High traffic, very slow dashboards

I apologize as I know slow dashboards is not a new topic, however, I’ve yet to find a solution that helps.

Infrastructure AWS hosted:
2 x Graylog nodes (m5.2xlarge - 8 cpu and 32GB) (also running mongo - default config)
5 x Elasticsearch 6.8 nodes (i3.4xlarge - 16 cpu and 128GB, 3.5 TB software Raid 0 of physical SSDs)
1 x HAProxy load balancer in front of Graylog

Graylog version 3.3 (16GB allocated for heap) - configured to talk to all 5 nodes
Elasticsearch 6.8.7 (30GB allocated for heap) - configured to use local SSDs in Raid 0 for ES storage.

Pretty much default configs for each (can provide parts if it would help the investigation).

A separate index was created for this particular stream. It’s currently holding 4TB in 144 indices. 5 shards per index with 2 replicas. I had adjusted to 20 shards per index for several days, but it had no effect, if anything the dashboard felt slower to load. Rotation strategy is set to 1 index per hour. Most of our queries do not look past 8 hours, but even a 30 minute window is very slow to load (>60 seconds). Field type refresh interval: 30 seconds
Max segments: 1

The graylog server load average (normal traffic time) 1.40, 1.40, 1.40.
ES load average (normal traffic time) 2.5, 2.5, 2.5
These numbers are obviously estimates, but just showing there is no cpu waiting going on.

The dashboard does have multiple graphs on it.

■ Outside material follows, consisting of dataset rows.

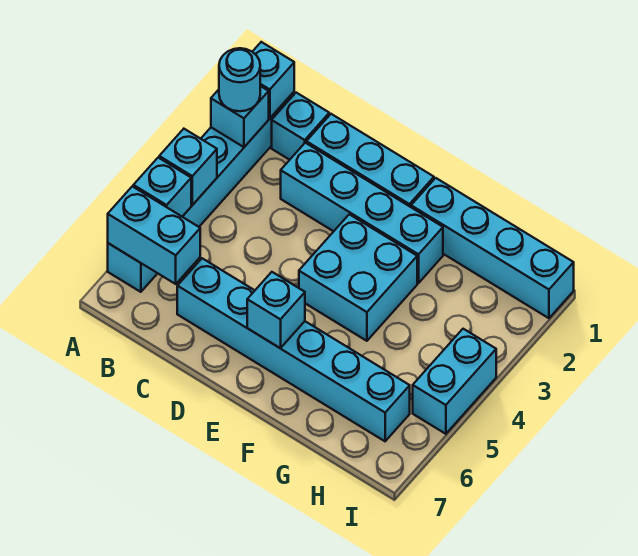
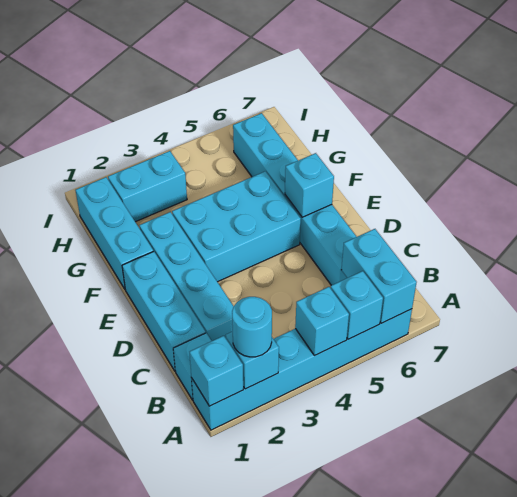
cyan brick E3:F4 level 1 -> cyan brick E3:F5 level 1
cyan brick F1:I1 level 1 -> cyan brick F1:H1 level 1
cyan brick I4:I5 level 1 -> cyan brick H2:H3 level 1

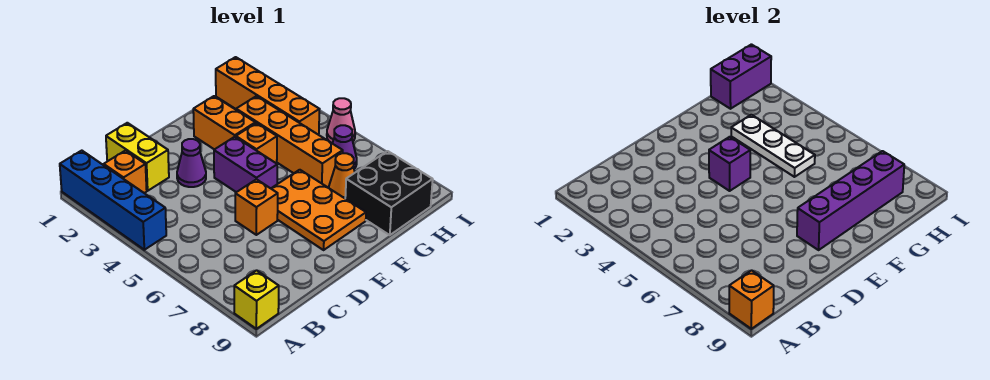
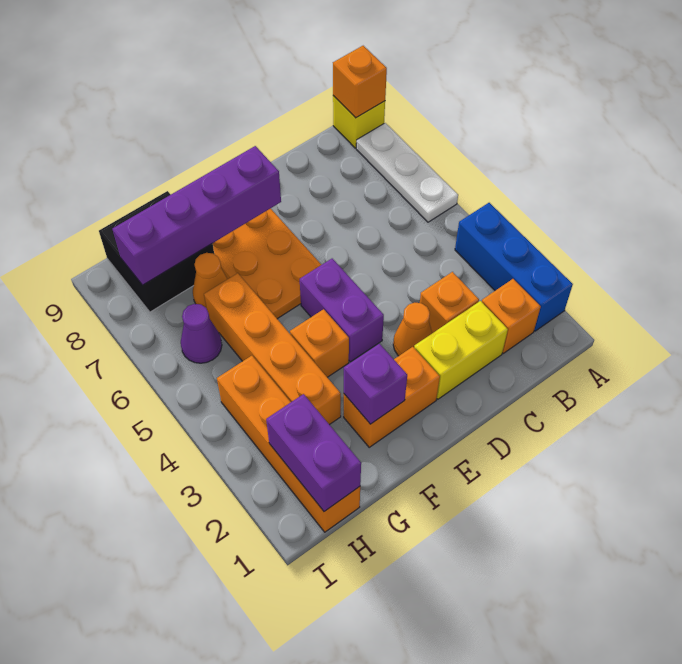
blue brick A1:A4 level 1 -> blue brick A2:A4 level 1
yellow brick C1:C2 level 1 -> yellow brick C2:D2 level 1
purple cone D3 level 1 -> orange cone D3 level 1
orange brick D6 level 1 -> orange brick C3 level 1
purple brick E4 level 2 -> purple brick F2 level 2
orange brick F2:F3 level 1 -> orange brick E2:F2 level 1
white plate G3:G5 level 2 -> white plate A6:A8 level 1
purple brick H1:I1 level 2 -> purple brick H1:H2 level 2
pink cone I5 level 1 -> none

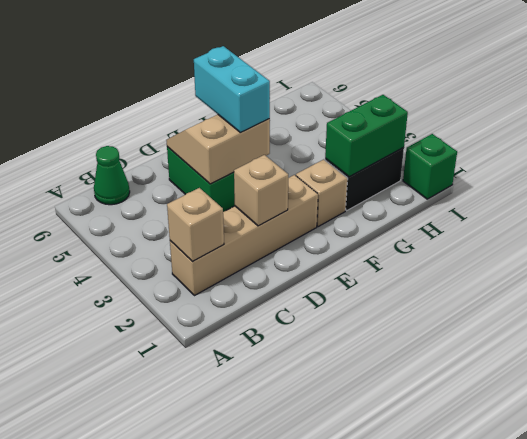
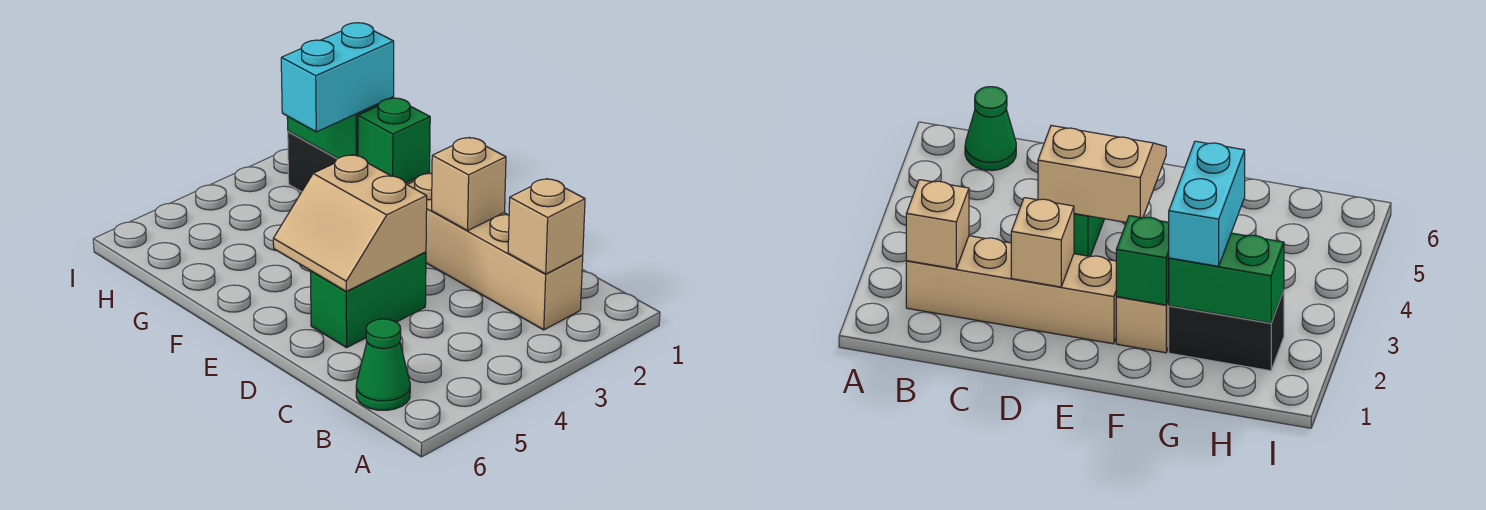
cyan brick E4:E5 level 3 -> cyan brick G2:G3 level 3
green brick I1 level 1 -> green brick F2 level 2

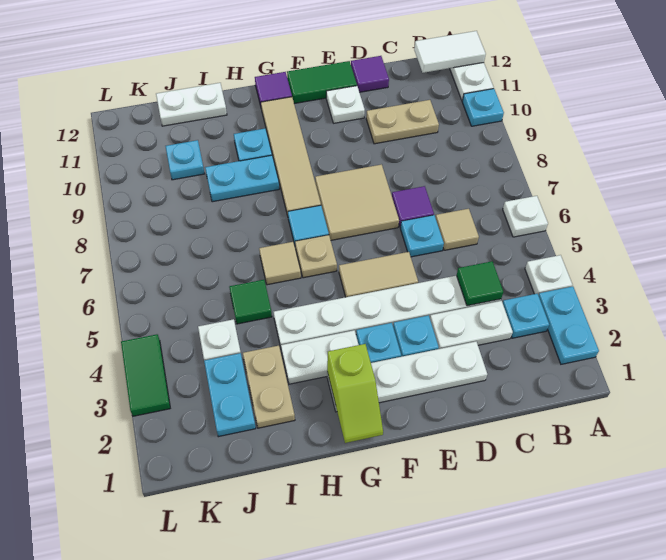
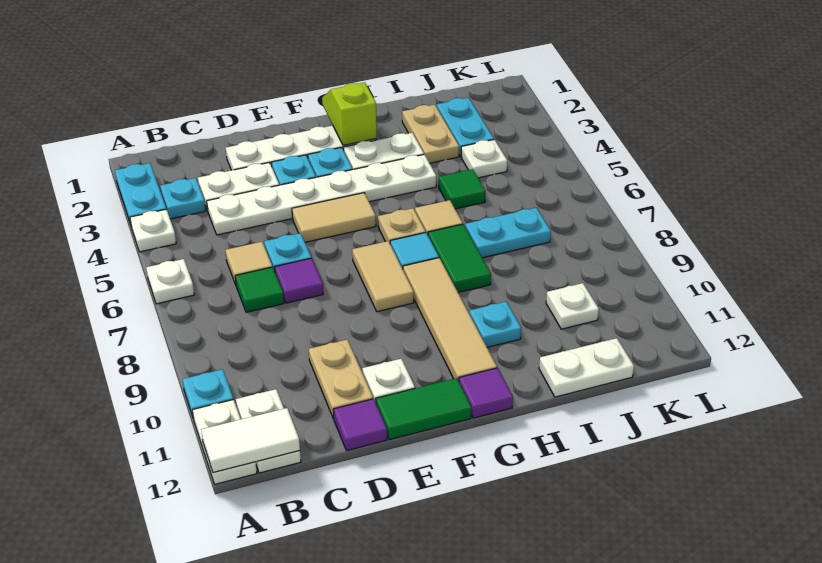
none -> white plate B11:B12 level 1
green tile C4 level 2 -> green tile C7 level 1
tan plate C10:D10 level 1 -> tan plate D10:D11 level 1
tan tile E7:F8 level 1 -> tan tile F7:F8 level 1
cyan plate H9:I9 level 1 -> cyan plate I7:J7 level 1
cyan plate J10 level 1 -> white plate J10 level 1
green tile L3:L4 level 1 -> green tile H7:H8 level 1

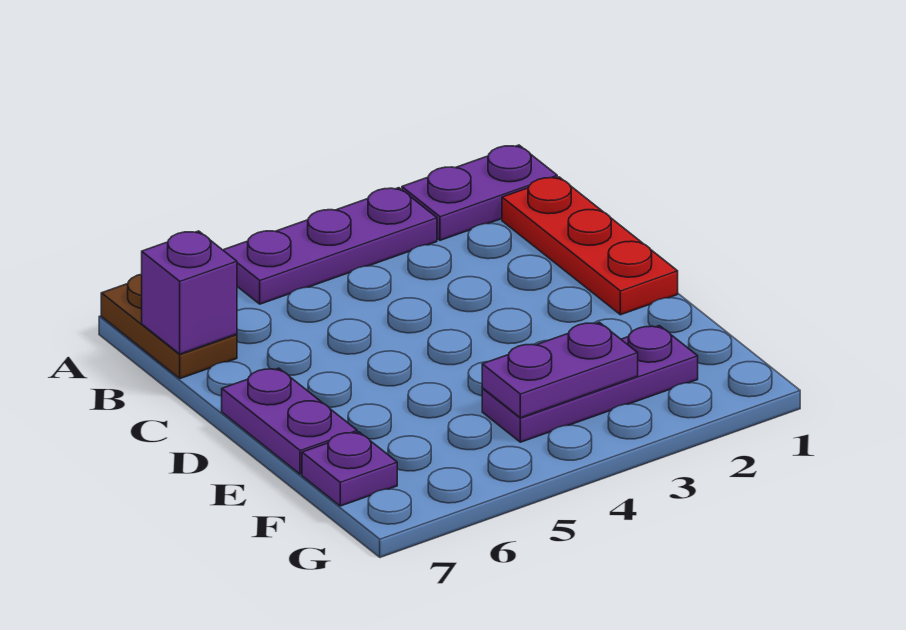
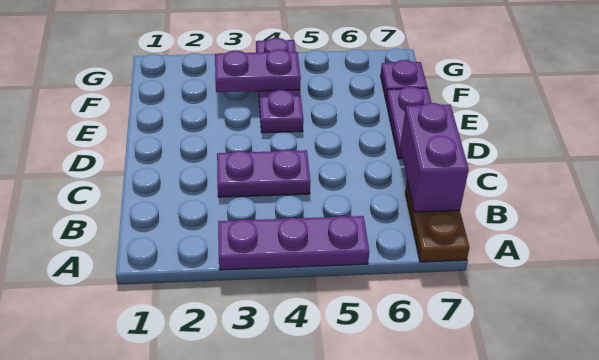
purple plate A1:A2 level 1 -> purple plate C3:C4 level 1
red plate B1:D1 level 1 -> none
purple brick B7 level 2 -> purple brick B7:C7 level 2
purple plate F2:F4 level 1 -> purple plate E4:G4 level 1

There are 4 tabs each with about the same charts as mentioned below:
1-4 x 1 minute interval line graphs, grouped by a data type (default 8 hour window)
4-6 x pie charts, each by a different data type (30 minute window)
1-2 x table chart of recent messages sorted by timestamp

This particular dashboard is extremely slow to load, taking usually about a minute, if not longer for each refresh. I see no spikes in cpu usage on any of the ES nodes nor the Graylog nodes when loading the page. I have other dashboards for different indices, but significantly less data, that load just fine. Reducing to a 30 minute window is still extremely slow to load.

Any help is appreciated, please let me know if any specific parts of configuration files would be helpful.

This topic was automatically closed 14 days after the last reply. New replies are no longer allowed.